- Work request 1
In the text on cooking meat, how far below the desired serving temperature should meat be taken off the heat?
- Work request 2
Write the next part of the text on cooking meat, picking up after its final sentence.

- Selected excerpt
· · ·

Tender cuts with little connective tissue generally come from parts of the animal that receive little exercise (like the loin, the area along the back of the cow or pig). These cuts respond best to quicker, dry-heat cooking methods, such as grilling or roasting. These cuts are cooked to a specific doneness. Prolonged cooking increases moisture loss and can turn these tender cuts tough.
4. Don't Forget about Carryover Cooking
Since the temperature of meat will continue to rise as it rests, an effect called carryover cooking, meat should be removed from the oven, grill, or pan when it's 5 to 10 degrees below the desired serving temperature. Carryover cooking doesn't apply to poultry and fish; they don't retain heat as well as the dense muscle structure in meat.

· · ·

- Records supplied
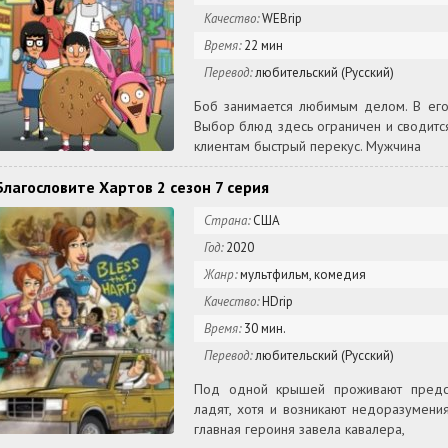
Качество:
WEBrip
Время:
22 мин
Перевод:
любительский (Русский)
Боб занимается любимым делом. В его 
Выбор блюд здесь ограничен и сводитс
клиентам быстрый перекус. Мужчина
Благословите Хартов 2 сезон 7 серия
Страна:
США
Год:
2020
Жанр:
мультфильм, комедия
Качество:
HDrip
Время:
30 мин.
Перевод:
любительский (Русский)
Под одной крышей проживают предста
ладят, хотя и возникают недоразумени
главная героиня завела кавалера,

· · ·

- Output 1
5 to 10 degrees below the desired serving temperature.

- Output 2
5. Rest Your Meat
The purpose of resting meat is to allow the juices, which are driven to the centre during cooking, to redistribute themselves throughout the meat. As a result, meat that has rested will shed much less juice than meat sliced straight after cooking. A thin steak or chop should rest for up to 5 minutes, a thicker roast for 5 to 10 minutes. And when cooking a large roast like a leg of Lamb the meat should rest for about 20 minutes before it is carved.
Internal temperatures for perfectly cooked meat
Very rare: 54C
Medium rare: 63C
Medium (still a little pink): 68C
Duck Succulent: 74C
That's all from us today in Our Galley ... Hope this blog was useful in your galley.